In 2020, misinformation led hundreds of Trump supporters to protest at the convention hall now known as Huntington Place, where Detroit poll workers were counting votes on election night. Spurred on by a candidate who falsely claimed that “ballot dumps” were costing him the election, they demanded to be let in to serve as challengers and watchers, even though many accredited Republicans were already serving in those roles. And when they were denied entry, they pounded on the windows of the room where counting was happening, menacing poll workers and demanding that the count be stopped.

Steps to speed up results depend on communities participating

Michigan has since enacted a variety of laws to prevent such messes. In addition to expanding pre-processing of absentee ballots, it has guaranteed access to early voting, giving voters across the state at least nine additional days to cast their ballots in person.

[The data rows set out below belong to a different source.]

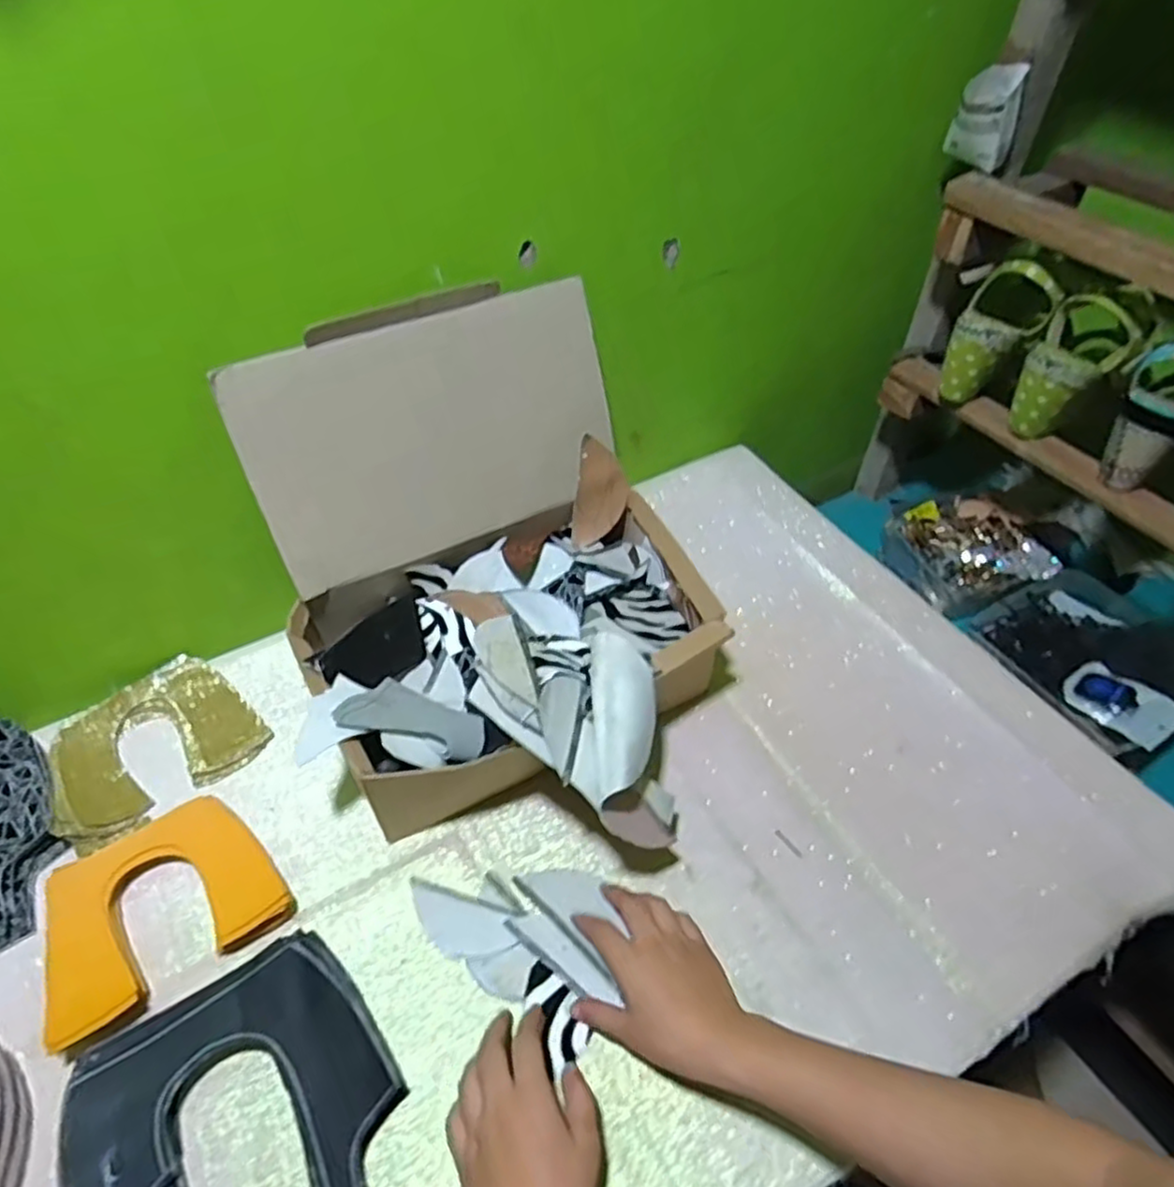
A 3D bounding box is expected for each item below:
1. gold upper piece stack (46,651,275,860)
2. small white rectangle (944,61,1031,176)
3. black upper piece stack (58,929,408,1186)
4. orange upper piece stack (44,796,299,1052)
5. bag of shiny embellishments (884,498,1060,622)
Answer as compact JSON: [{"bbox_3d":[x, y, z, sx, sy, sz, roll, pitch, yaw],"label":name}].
[{"bbox_3d":[-0.380,0.129,0.631,0.159,0.028,0.128,-35,57,-28],"label":"gold upper piece stack"},{"bbox_3d":[0.386,-0.459,0.699,0.056,0.078,0.032,24,52,19],"label":"small white rectangle"},{"bbox_3d":[-0.219,0.335,0.455,0.185,0.031,0.183,-25,53,-22],"label":"black upper piece stack"},{"bbox_3d":[-0.319,0.233,0.544,0.157,0.030,0.118,-27,54,-24],"label":"orange upper piece stack"},{"bbox_3d":[0.472,-0.055,0.916,0.149,0.063,0.174,-13,50,-13],"label":"bag of shiny embellishments"}]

All the changes aim to make elections smoother and bring in results faster, which is partly why Buffa’s decision to not pre-process ballots in Warren has drawn so much ire.

Buffa told Votebeat that she has been a clerk for 24 years, which has covered seven presidential elections. At this point, she said, she’s not willing to do anything that’s “not comfortable.”

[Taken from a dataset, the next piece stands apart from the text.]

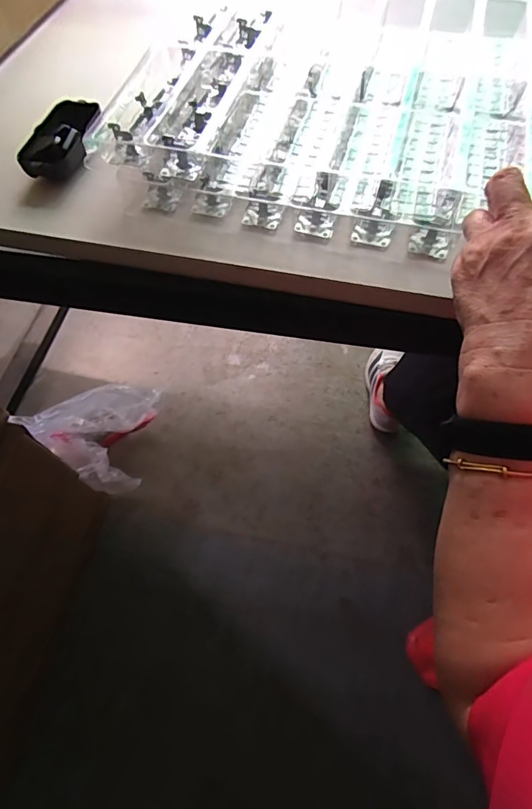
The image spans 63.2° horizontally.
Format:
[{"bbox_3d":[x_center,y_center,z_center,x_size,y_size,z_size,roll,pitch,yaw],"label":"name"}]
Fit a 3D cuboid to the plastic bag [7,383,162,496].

Warren, home to just under 140,000 people, is by far the largest community that’s not pre-processing absentee ballots. Nearly 28,000 Warren voters have requested absentee ballots, according to the state’s dashboard. As of Thursday, more than 19,500 voters had already returned them, putting Warren in the top 10 cities across the state for returned absentee ballots.

Benson confirmed that 245 jurisdictions across the state would be pre-processing in some way, adding that her office reached out to Buffa to offer support.

“I would hope every clerk take advantage of every option to ensure efficiency, security, and accuracy when processing and tabulating their votes,” Benson said.

“If there is one community that is lagging behind others, and it’s Warren,” she added later, “we’ll be open about that, so we can make sure everyone knows exactly what’s happening.”

Amy Cohen, executive director of the National Association of State Election Directors, said that the problem with any sort of delay is that despite broad changes to voting practices in recent elections, many Americans still expect results the same night. That largely stems from a time when elections had wider margins, she said.

When margins are much closer — like Joe Biden’s 2.8-percentage-point win in Michigan in 2020 — national news outlets that typically project winners wait until they have a high level of confidence in the results. Most people don’t have the deeper understanding of elections that helps explain why results take so long or how ballots are processed, Cohen said, and people “sort of filled in the blanks” in 2020 when they didn’t have other information to go on.

What should people conclude if results are taking longer than they’d like?

“Any delay is a result of election officials tabulating every eligible ballot,” Cohen said. “It’s the opposite of a security concern.”